What is needed:
With the pictures omitted, write out the entries that follow exactly as they stand.

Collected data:

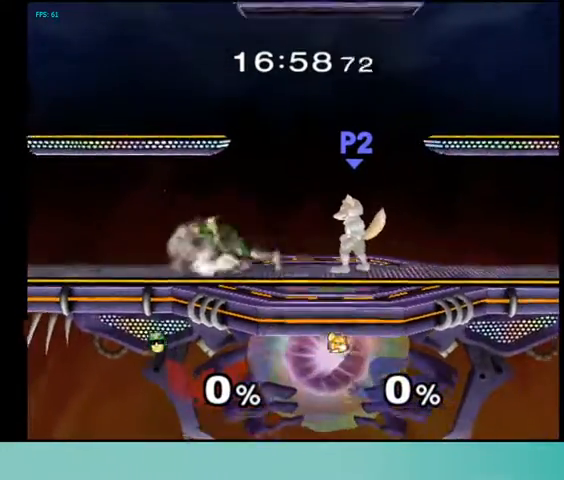
{"buttons": ["L1"], "events": [[33, "DPAD_LEFT", "up"], [33, "DPAD_RIGHT", "down"], [133, "DPAD_RIGHT", "up"], [167, "DPAD_LEFT", "down"], [333, "DPAD_RIGHT", "down"], [367, "DPAD_LEFT", "up"], [433, "DPAD_RIGHT", "up"], [467, "L1", "down"]]}
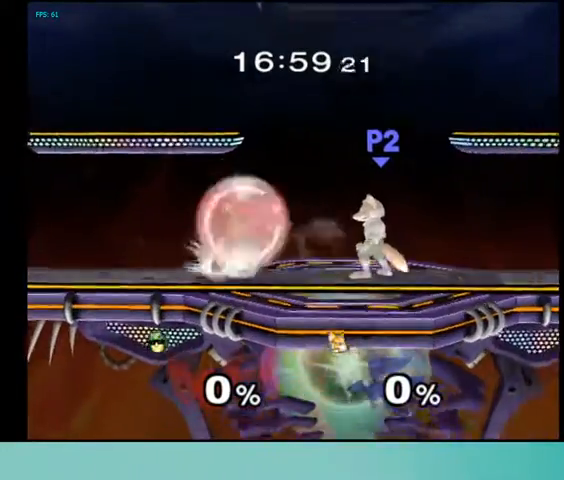
{"buttons": [], "events": [[400, "L1", "up"]]}
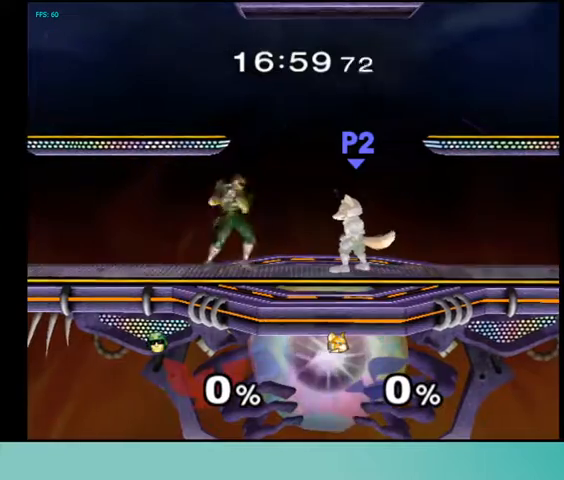
{"buttons": ["DPAD_LEFT"], "events": [[367, "DPAD_RIGHT", "down"], [500, "DPAD_LEFT", "down"], [500, "DPAD_RIGHT", "up"]]}
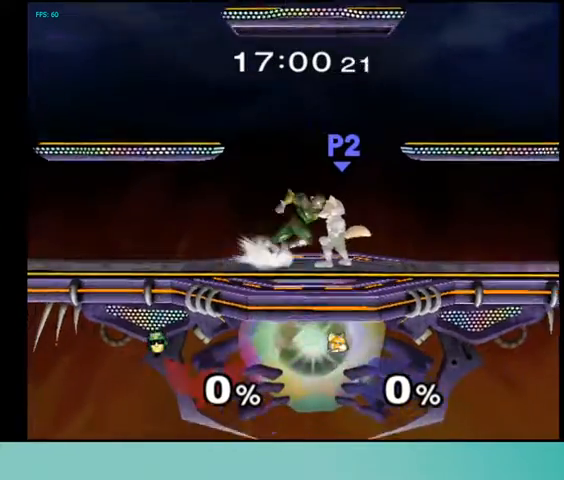
{"buttons": ["DPAD_RIGHT"], "events": [[133, "DPAD_LEFT", "up"], [133, "DPAD_RIGHT", "down"], [267, "DPAD_RIGHT", "up"], [300, "DPAD_LEFT", "down"], [433, "DPAD_RIGHT", "down"], [467, "DPAD_LEFT", "up"]]}
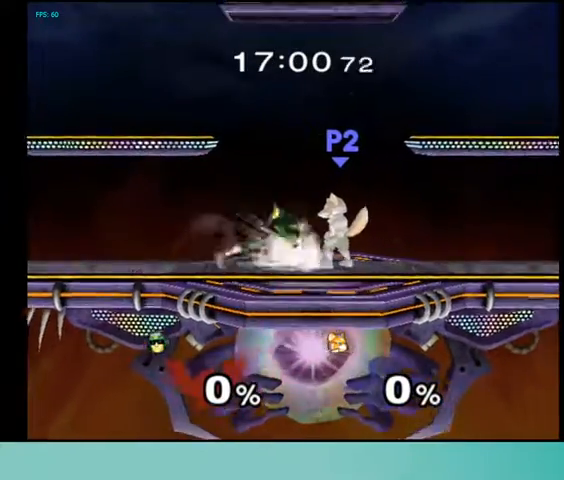
{"buttons": ["L1"], "events": [[67, "DPAD_RIGHT", "up"], [100, "DPAD_LEFT", "down"], [267, "DPAD_LEFT", "up"], [267, "L1", "down"]]}
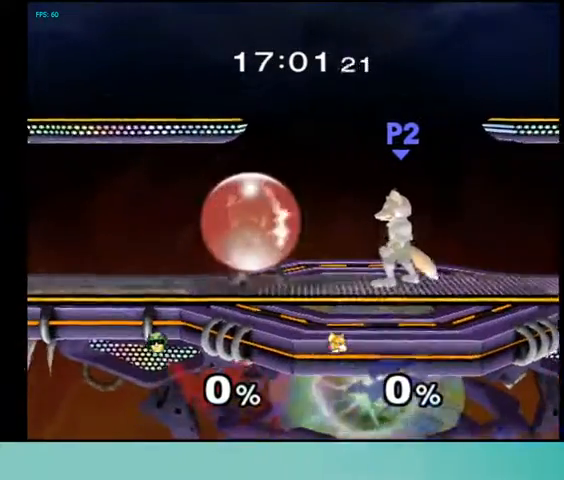
{"buttons": [], "events": [[167, "L1", "up"]]}
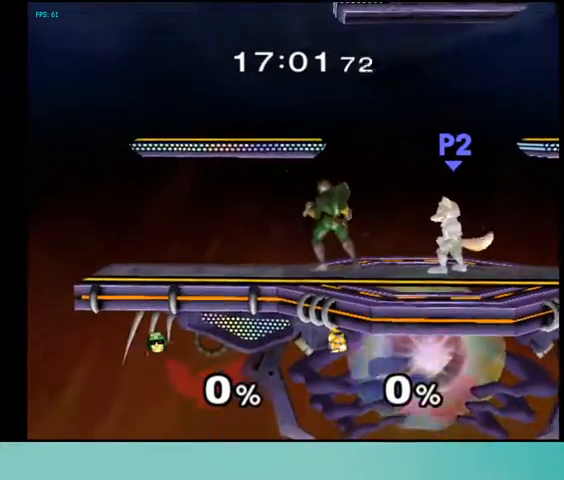
{"buttons": ["DPAD_LEFT"], "events": [[133, "DPAD_LEFT", "down"], [233, "DPAD_LEFT", "up"], [267, "DPAD_RIGHT", "down"], [367, "DPAD_RIGHT", "up"], [400, "DPAD_LEFT", "down"]]}
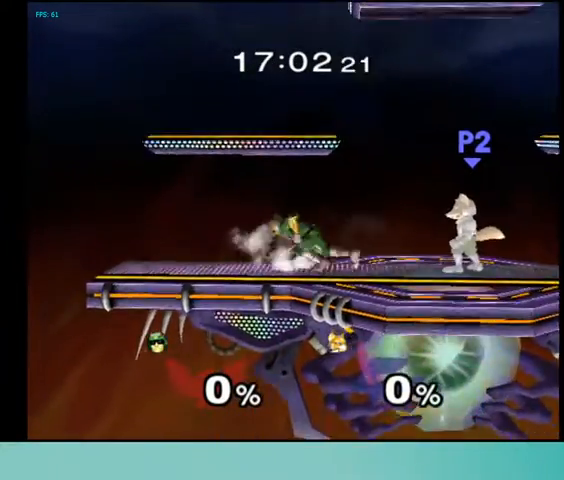
{"buttons": ["L1"], "events": [[33, "DPAD_LEFT", "up"], [67, "DPAD_RIGHT", "down"], [233, "DPAD_RIGHT", "up"], [333, "L1", "down"]]}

Problem solution:
{"buttons": ["L1"], "events": [[33, "DPAD_LEFT", "up"], [33, "DPAD_RIGHT", "down"], [133, "DPAD_RIGHT", "up"], [167, "DPAD_LEFT", "down"], [333, "DPAD_RIGHT", "down"], [367, "DPAD_LEFT", "up"], [433, "DPAD_RIGHT", "up"], [467, "L1", "down"]]}
{"buttons": [], "events": [[400, "L1", "up"]]}
{"buttons": ["DPAD_LEFT"], "events": [[367, "DPAD_RIGHT", "down"], [500, "DPAD_LEFT", "down"], [500, "DPAD_RIGHT", "up"]]}
{"buttons": ["DPAD_RIGHT"], "events": [[133, "DPAD_LEFT", "up"], [133, "DPAD_RIGHT", "down"], [267, "DPAD_RIGHT", "up"], [300, "DPAD_LEFT", "down"], [433, "DPAD_RIGHT", "down"], [467, "DPAD_LEFT", "up"]]}
{"buttons": ["L1"], "events": [[67, "DPAD_RIGHT", "up"], [100, "DPAD_LEFT", "down"], [267, "DPAD_LEFT", "up"], [267, "L1", "down"]]}
{"buttons": [], "events": [[167, "L1", "up"]]}
{"buttons": ["DPAD_LEFT"], "events": [[133, "DPAD_LEFT", "down"], [233, "DPAD_LEFT", "up"], [267, "DPAD_RIGHT", "down"], [367, "DPAD_RIGHT", "up"], [400, "DPAD_LEFT", "down"]]}
{"buttons": ["L1"], "events": [[33, "DPAD_LEFT", "up"], [67, "DPAD_RIGHT", "down"], [233, "DPAD_RIGHT", "up"], [333, "L1", "down"]]}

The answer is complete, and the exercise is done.